I think that there are two competing issues there: cancellation of redundant units, and simplification strategies.
There is another problem that could take advantage of UNORMALIZE: let's suppose you want to compute the tangential velocity of a point orbiting along a circular path of radius
10_cm at
45_°/s. Of course
vt = r*w = 450_cm*°/s.
Then you know that its mass is
200_g, therefore its momentum will be
20250000_g*cm^2*°^2/s^2. The application of
1_J UFACT yields
6.16...*10^-4_J*r^2.
Now I'm glad that the degree units have remained during the whole calculation, because this has allowed UFACT to perform the correct conversion.
It's just that now the radiant units are not needed anymore and the only way to discard them is by editing them out or by further unit manipulation.
Since the calc can't know when an adimensional unit is to be discarded, that's when UNORMALIZE comes to aid: the command is intended to work only with planar angles, solid angles and temperature ratios, and its task is simply to cancel these units from the object.
Nothing needs to be changed in the UBASE logic, because it's perfectly ok as it is now: it's only the user that can judge whether a unit object should be normalized or not.
For what it concerns the simplification strategies, there exists a library that's better than a thousand words: let me introduce you to
UTool by Carsten Dominik: his library performs everything you might desire about units, and even more (look esp. at USIMP, UUBASE UUFACT, UUDIM and ULCVT).
Probably in NewRPL similar commands would belong to an external library rather than main core, but to me they are the implementation of the best and more versatile strategies to simplify units.
(05-09-2016 01:46 PM)Claudio L. Wrote: (05-09-2016 09:22 AM)JoJo1973 Wrote: I'd propose to leave the current behaviour unmodified, and introduce a command (UNORMALIZE?) to perform simplification at user's request.
I thought about a USIMPLIFY too, but I found myself in trouble trying to decide what the user would want. It's not trivial for example:
1_km/m^2 = ???
What should be the simplification answer? 1000_m^-1 or should we convert to km then simplify? in such case it would be 1000000_km^-1
A more complex case:
1_N/m
Since 1_N=1_kg*m/s^2, should we simplify to 1_kg/s^2?
One more, F=m*a:
1_kg*3_m/s^2, how does the system know that this is actually 3_N, or why not 3_J/m? It depends on whether you prefer to see this as a force, or as work per meter.
I could not find a systematic (as in programmable) way to make that decision. Sometimes it's best to expand units into their components and simplify, some others to collect the components into more complex units.
I thought the best approach would be to have somehow (not quite sure how to implement this) a desired unit for variables. Let's say you have global variable A. Somehow you tell the system you want A to be in 1_N/m, then every time you STO something in A, the system will try to convert to the desired units, and error if the units can't be converted (means you made a mistake somewhere).
The idea would be to have each problem in a directory, where the variables have preassigned units (and therefore their associated physical magnitudes).
Another property, besides unit, could be for example a formula to auto-compute this variable.
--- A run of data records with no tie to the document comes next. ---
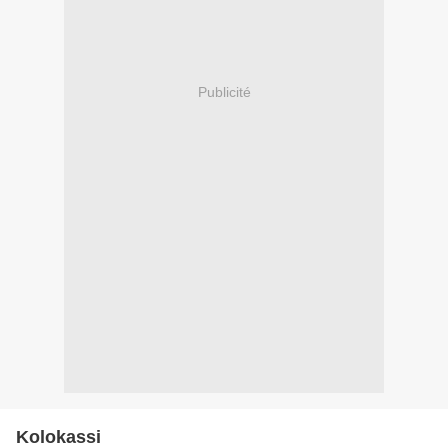
Publicité
Kolokassi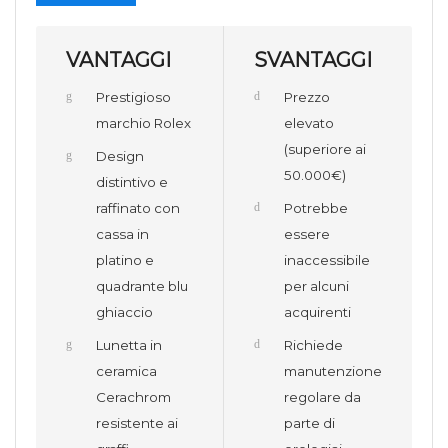
VANTAGGI
SVANTAGGI
Prestigioso
Prezzo
marchio Rolex
elevato
(superiore ai
Design
50.000€)
distintivo e
raffinato con
Potrebbe
cassa in
essere
platino e
inaccessibile
quadrante blu
per alcuni
ghiaccio
acquirenti
Lunetta in
Richiede
ceramica
manutenzione
Cerachrom
regolare da
resistente ai
parte di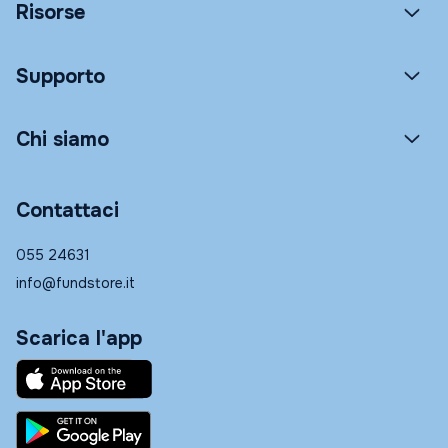
Risorse
Supporto
Chi siamo
Contattaci
055 24631
info@fundstore.it
Scarica l'app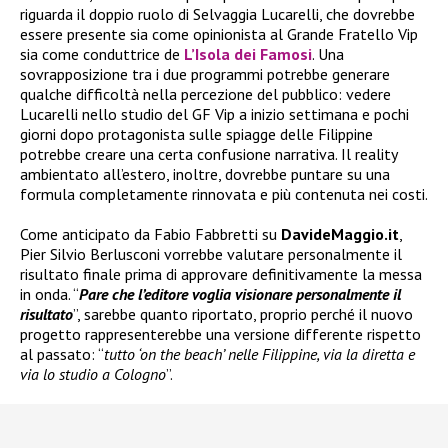
riguarda il doppio ruolo di Selvaggia Lucarelli, che dovrebbe
essere presente sia come opinionista al Grande Fratello Vip
sia come conduttrice de
L’Isola dei Famosi
. Una
sovrapposizione tra i due programmi potrebbe generare
qualche difficoltà nella percezione del pubblico: vedere
Lucarelli nello studio del GF Vip a inizio settimana e pochi
giorni dopo protagonista sulle spiagge delle Filippine
potrebbe creare una certa confusione narrativa. Il reality
ambientato all’estero, inoltre, dovrebbe puntare su una
formula completamente rinnovata e più contenuta nei costi.
Come anticipato da Fabio Fabbretti su
DavideMaggio.it
,
Pier Silvio Berlusconi vorrebbe valutare personalmente il
risultato finale prima di approvare definitivamente la messa
in onda. “
Pare che l’editore voglia visionare personalmente il
risultato
”, sarebbe quanto riportato, proprio perché il nuovo
progetto rappresenterebbe una versione differente rispetto
al passato: “
tutto ‘on the beach’ nelle Filippine, via la diretta e
via lo studio a Cologno
”.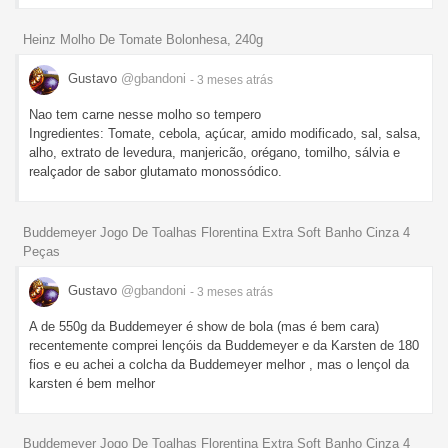
Heinz Molho De Tomate Bolonhesa, 240g
Gustavo
@gbandoni
- 3 meses
atrás
Nao tem carne nesse molho so tempero
Ingredientes: Tomate, cebola, açúcar, amido modificado, sal, salsa,
alho, extrato de levedura, manjericão, orégano, tomilho, sálvia e
realçador de sabor glutamato monossódico.
Buddemeyer Jogo De Toalhas Florentina Extra Soft Banho Cinza 4
Peças
Gustavo
@gbandoni
- 3 meses
atrás
A de 550g da Buddemeyer é show de bola (mas é bem cara)
recentemente comprei lençóis da Buddemeyer e da Karsten de 180
fios e eu achei a colcha da Buddemeyer melhor , mas o lençol da
karsten é bem melhor
Buddemeyer Jogo De Toalhas Florentina Extra Soft Banho Cinza 4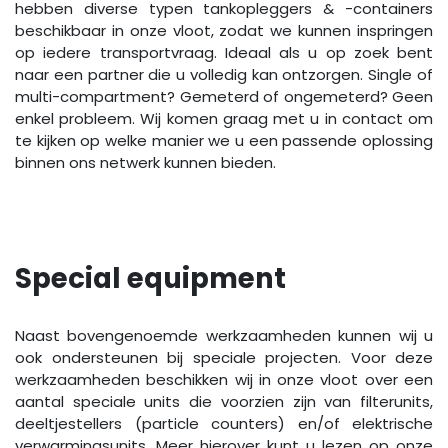
hebben diverse typen tankopleggers & -containers
beschikbaar in onze vloot, zodat we kunnen inspringen
op iedere transportvraag. Ideaal als u op zoek bent
naar een partner die u volledig kan ontzorgen. Single of
multi-compartment? Gemeterd of ongemeterd? Geen
enkel probleem. Wij komen graag met u in contact om
te kijken op welke manier we u een passende oplossing
binnen ons netwerk kunnen bieden.
Special equipment
Naast bovengenoemde werkzaamheden kunnen wij u
ook ondersteunen bij speciale projecten. Voor deze
werkzaamheden beschikken wij in onze vloot over een
aantal speciale units die voorzien zijn van filterunits,
deeltjestellers (particle counters) en/of elektrische
verwarmingsunits. Meer hierover kunt u lezen op onze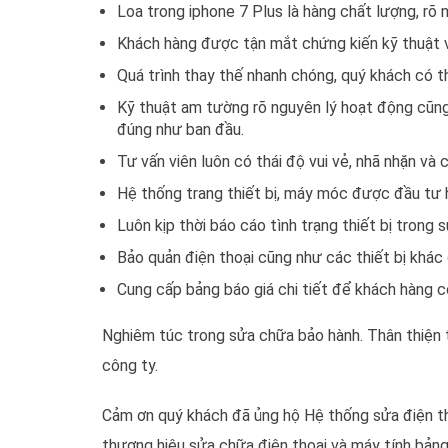
Loa trong iphone 7 Plus là hàng chất lượng, rõ 
Khách hàng được tận mắt chứng kiến kỹ thuật v
Quá trình thay thế nhanh chóng, quý khách có 
Kỹ thuật am tường rõ nguyên lý hoạt động cũng n
đúng như ban đầu.
Tư vấn viên luôn có thái độ vui vẻ, nhã nhặn và
Hệ thống trang thiết bị, máy móc được đầu tư hi
Luôn kịp thời báo cáo tình trạng thiết bị trong 
Bảo quản điện thoại cũng như các thiết bị khác
Cung cấp bảng báo giá chi tiết để khách hàng c
Nghiêm túc trong sửa chữa bảo hành. Thân thiện tr
công ty.
Cảm ơn quý khách đã ủng hộ Hệ thống sửa điện th
thương hiệu sửa chữa điện thoại và máy tính bảng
For example, let's do F=m*a, where the user inputs m and a, and F is a variable that has:
a) A preferred unit of 1_N as a "property"
b) A formula 'm*a' as a property
c) A result (this is the content of the variable, not a property)
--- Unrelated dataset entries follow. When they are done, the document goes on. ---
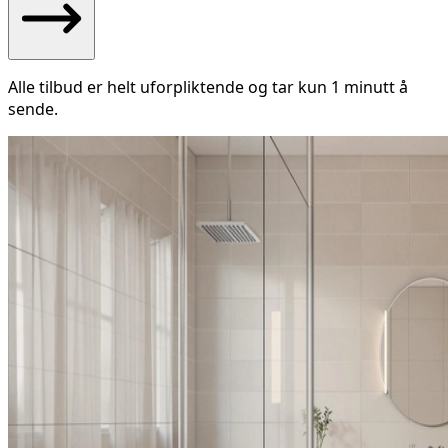
Alle tilbud er helt uforpliktende og tar kun 1 minutt å
sende.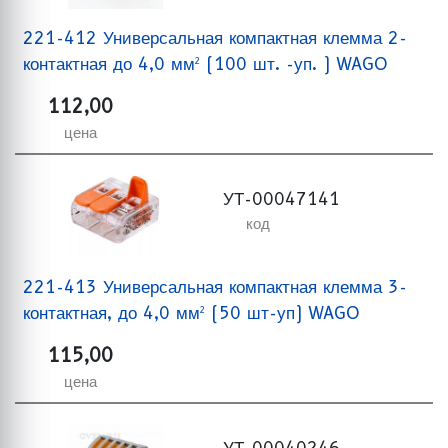
221-412 Универсальная компактная клемма 2-
контактная до 4,0 мм² (100 шт. -уп. ) WAGO
112,00
цена
УТ-00047141
код
221-413 Универсальная компактная клемма 3-
контактная, до 4,0 мм² (50 шт-уп) WAGO
115,00
цена
УТ-00040246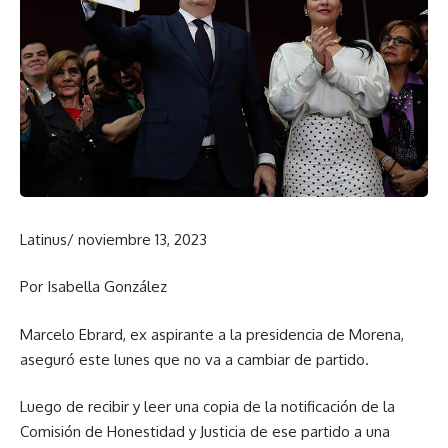
Latinus/ noviembre 13, 2023
Por Isabella González
Marcelo Ebrard, ex aspirante a la presidencia de Morena,
aseguró este lunes que no va a cambiar de partido.
Luego de recibir y leer una copia de la notificación de la
Comisión de Honestidad y Justicia de ese partido a una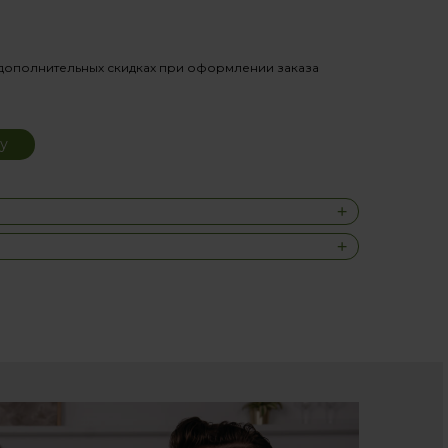
дополнительных скидках при оформлении заказа
у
When the user stores something in 'm' or 'a', automatically triggers a re-evaluation of the formula in 'F', and the result of that evaluation is stored in F as a result, converted to the preferred units.
Now let's add another variable, let's say M=F*d, with d a distance.
M.unit=1_N*m
M.auto='F*d'
And whenever the user stores a new value in 'd' or in 'F', it triggers auto-recalculation of M.
So you can setup a problem in a directory this way, and when you change your input variables, everything else is automatically recalculated, just like a spreadsheet would, but there's no cells (more like a MathCAD worksheet I would say).
I have had this (without the units part) working written in sysRPL for many years, it's what I use almost exclusively to get quick results for concrete design, etc at work. I just change the input variables, and then look at the output variables. The autocompute property doesn't have to be a formula, could be a program too.
You can even try intermediate values, as there's no harm in for example manually plugging a value for 'F' in the example above. It would trigger a recalculation of 'M' with the given F, although F will no longer meet the 'm*a' condition.
Since it's been useful to me, I wonder if this should be a standard feature in newRPL.